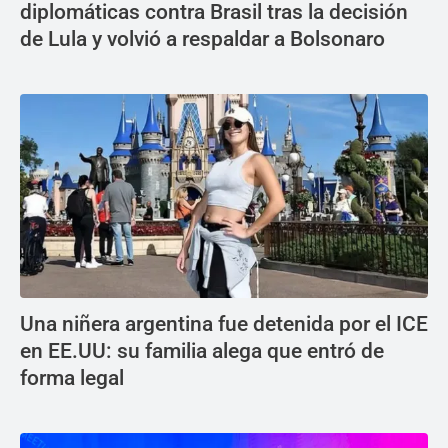
diplomáticas contra Brasil tras la decisión
de Lula y volvió a respaldar a Bolsonaro
Una niñera argentina fue detenida por el ICE
en EE.UU: su familia alega que entró de
forma legal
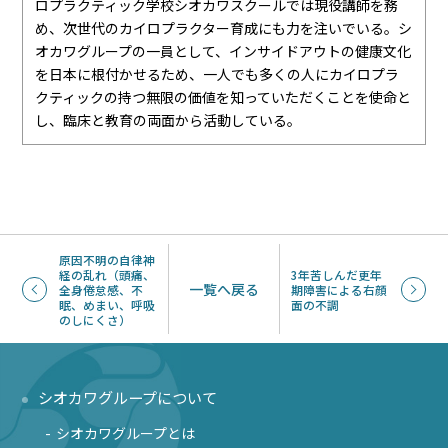
ロプラクティック学校シオカワスクールでは現役講師を務
め、次世代のカイロプラクター育成にも力を注いでいる。シ
オカワグループの一員として、インサイドアウトの健康文化
を日本に根付かせるため、一人でも多くの人にカイロプラ
クティックの持つ無限の価値を知っていただくことを使命と
し、臨床と教育の両面から活動している。
原因不明の自律神
経の乱れ（頭痛、
3年苦しんだ更年
一覧へ戻る
全身倦怠感、不
期障害による右顔
眠、めまい、呼吸
面の不調
のしにくさ）
シオカワグループについて
シオカワグループとは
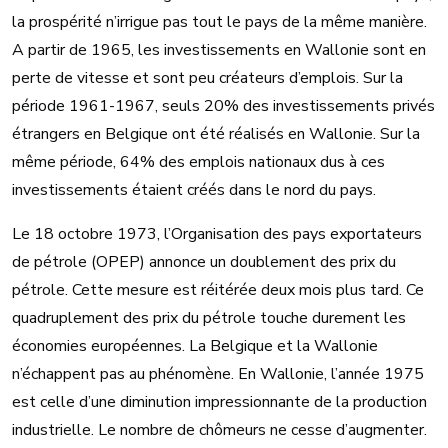
la prospérité n’irrigue pas tout le pays de la même manière.
A partir de 1965, les investissements en Wallonie sont en
perte de vitesse et sont peu créateurs d’emplois. Sur la
période 1961-1967, seuls 20% des investissements privés
étrangers en Belgique ont été réalisés en Wallonie. Sur la
même période, 64% des emplois nationaux dus à ces
investissements étaient créés dans le nord du pays.
Le 18 octobre 1973, l’Organisation des pays exportateurs
de pétrole (OPEP) annonce un doublement des prix du
pétrole. Cette mesure est réitérée deux mois plus tard. Ce
quadruplement des prix du pétrole touche durement les
économies européennes. La Belgique et la Wallonie
n’échappent pas au phénomène. En Wallonie, l’année 1975
est celle d’une diminution impressionnante de la production
industrielle. Le nombre de chômeurs ne cesse d’augmenter.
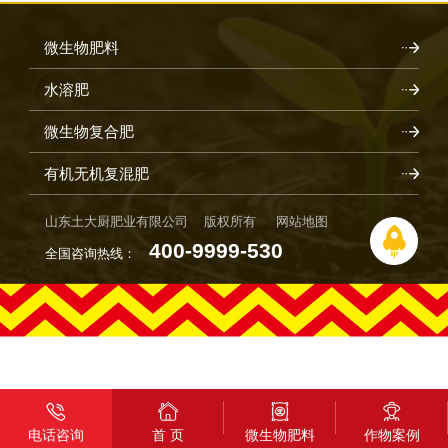
微生物肥料
水溶肥
微生物复合肥
有机无机复混肥
山东土大厨肥业有限公司 版权所有
网站地图
400-9999-530
全国咨询热线：
电话咨询
首 页
微生物肥料
作物案例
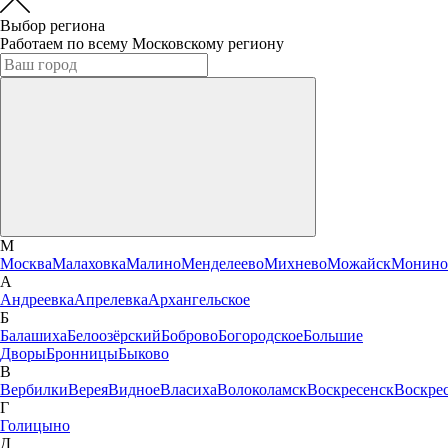
Выбор региона
Работаем по всему Московскому региону
М
Москва
Малаховка
Малино
Менделеево
Михнево
Можайск
Монино
А
Андреевка
Апрелевка
Архангельское
Б
Балашиха
Белоозёрский
Боброво
Богородское
Большие
Дворы
Бронницы
Быково
В
Вербилки
Верея
Видное
Власиха
Волоколамск
Воскресенск
Воскре
Г
Голицыно
Д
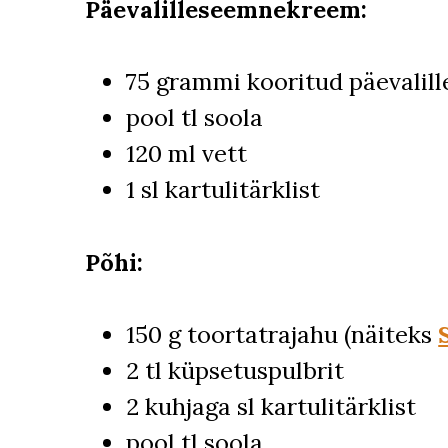
Päevalilleseemnekreem:
75 grammi kooritud päevalil
pool tl soola
120 ml vett
1 sl kartulitärklist
Põhi:
150 g toortatrajahu (näiteks
2 tl küpsetuspulbrit
2 kuhjaga sl kartulitärklist
pool tl soola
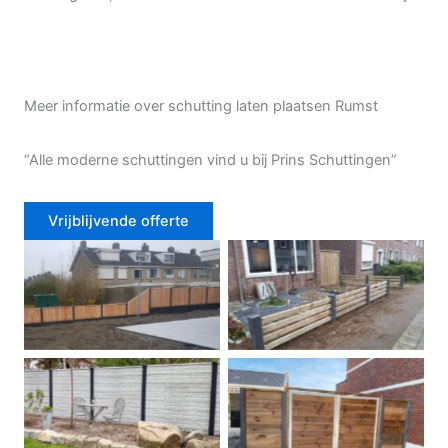
Meer informatie over schutting laten plaatsen Rumst
“Alle moderne schuttingen vind u bij Prins Schuttingen”
Vrijblijvende offerte
Douglas schutting
Tuinhek voortuin
Betonschutting
Dubbele poort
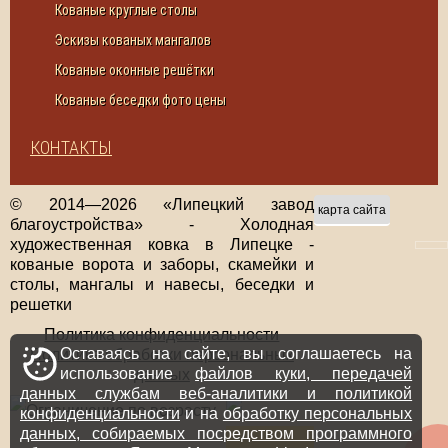
Кованые круглые столы
Эскизы кованых мангалов
Кованые оконные решётки
Кованые беседки фото цены
КОНТАКТЫ
© 2014—
2026
«Липецкий завод
карта сайта
благоустройства» - Холодная
художественная ковка в Липецке -
кованые ворота и заборы, скамейки и
столы, мангалы и навесы, беседки и
решетки
Политика конфиденциальности
Оставаясь на сайте, вы соглашаетесь на
Политика обработки персональных
использование
файлов куки, передачей
данных
данных службам веб-аналитики и политикой
конфиденциальности
и на
обработку персональных
ИМАРК создание и продвижение сайтов
данных, собираемых посредством программного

◆ Instructions for the task ◆
Reproduce all the rows above, changing "Wallonie" to "région wallonne" wherever it occurs and leaving everything else untouched. Omit the pictures from your answer.

◆ Solution to this task ◆
diplomáticas contra Brasil tras la decisión
de Lula y volvió a respaldar a Bolsonaro
Una niñera argentina fue detenida por el ICE
en EE.UU: su familia alega que entró de
forma legal
ロプラクティック学校シオカワスクールでは現役講師を務
め、次世代のカイロプラクター育成にも力を注いでいる。シ
オカワグループの一員として、インサイドアウトの健康文化
を日本に根付かせるため、一人でも多くの人にカイロプラ
クティックの持つ無限の価値を知っていただくことを使命と
し、臨床と教育の両面から活動している。
原因不明の自律神
経の乱れ（頭痛、
3年苦しんだ更年
一覧へ戻る
全身倦怠感、不
期障害による右顔
眠、めまい、呼吸
面の不調
のしにくさ）
シオカワグループについて
シオカワグループとは
la prospérité n’irrigue pas tout le pays de la même manière.
A partir de 1965, les investissements en région wallonne sont en
perte de vitesse et sont peu créateurs d’emplois. Sur la
période 1961-1967, seuls 20% des investissements privés
étrangers en Belgique ont été réalisés en région wallonne. Sur la
même période, 64% des emplois nationaux dus à ces
investissements étaient créés dans le nord du pays.
Le 18 octobre 1973, l’Organisation des pays exportateurs
de pétrole (OPEP) annonce un doublement des prix du
pétrole. Cette mesure est réitérée deux mois plus tard. Ce
quadruplement des prix du pétrole touche durement les
économies européennes. La Belgique et la région wallonne
n’échappent pas au phénomène. En région wallonne, l’année 1975
est celle d’une diminution impressionnante de la production
industrielle. Le nombre de chômeurs ne cesse d’augmenter.
微生物肥料
水溶肥
微生物复合肥
有机无机复混肥
山东土大厨肥业有限公司 版权所有
网站地图
400-9999-530
全国咨询热线：
电话咨询
首 页
微生物肥料
作物案例
Выбор региона
Работаем по всему Московскому региону
М
Москва
Малаховка
Малино
Менделеево
Михнево
Можайск
Монино
А
Андреевка
Апрелевка
Архангельское
Б
Балашиха
Белоозёрский
Боброво
Богородское
Большие
Дворы
Бронницы
Быково
В
Вербилки
Верея
Видное
Власиха
Волоколамск
Воскресенск
Воскре
Г
Голицыно
Д
Päevalilleseemnekreem:
75 grammi kooritud päevalil
pool tl soola
120 ml vett
1 sl kartulitärklist
Põhi:
150 g toortatrajahu (näiteks
2 tl küpsetuspulbrit
2 kuhjaga sl kartulitärklist
pool tl soola
Meer informatie over schutting laten plaatsen Rumst
“Alle moderne schuttingen vind u bij Prins Schuttingen”
Vrijblijvende offerte
Douglas schutting
Tuinhek voortuin
Betonschutting
Dubbele poort
Кованые круглые столы
Эскизы кованых мангалов
Кованые оконные решётки
Кованые беседки фото цены
КОНТАКТЫ
© 2014—
2026
«Липецкий завод
карта сайта
благоустройства» - Холодная
художественная ковка в Липецке -
кованые ворота и заборы, скамейки и
столы, мангалы и навесы, беседки и
решетки
Политика конфиденциальности
Оставаясь на сайте, вы соглашаетесь на
Политика обработки персональных
использование
файлов куки, передачей
данных
данных службам веб-аналитики и политикой
конфиденциальности
и на
обработку персональных
ИМАРК создание и продвижение сайтов
данных, собираемых посредством программного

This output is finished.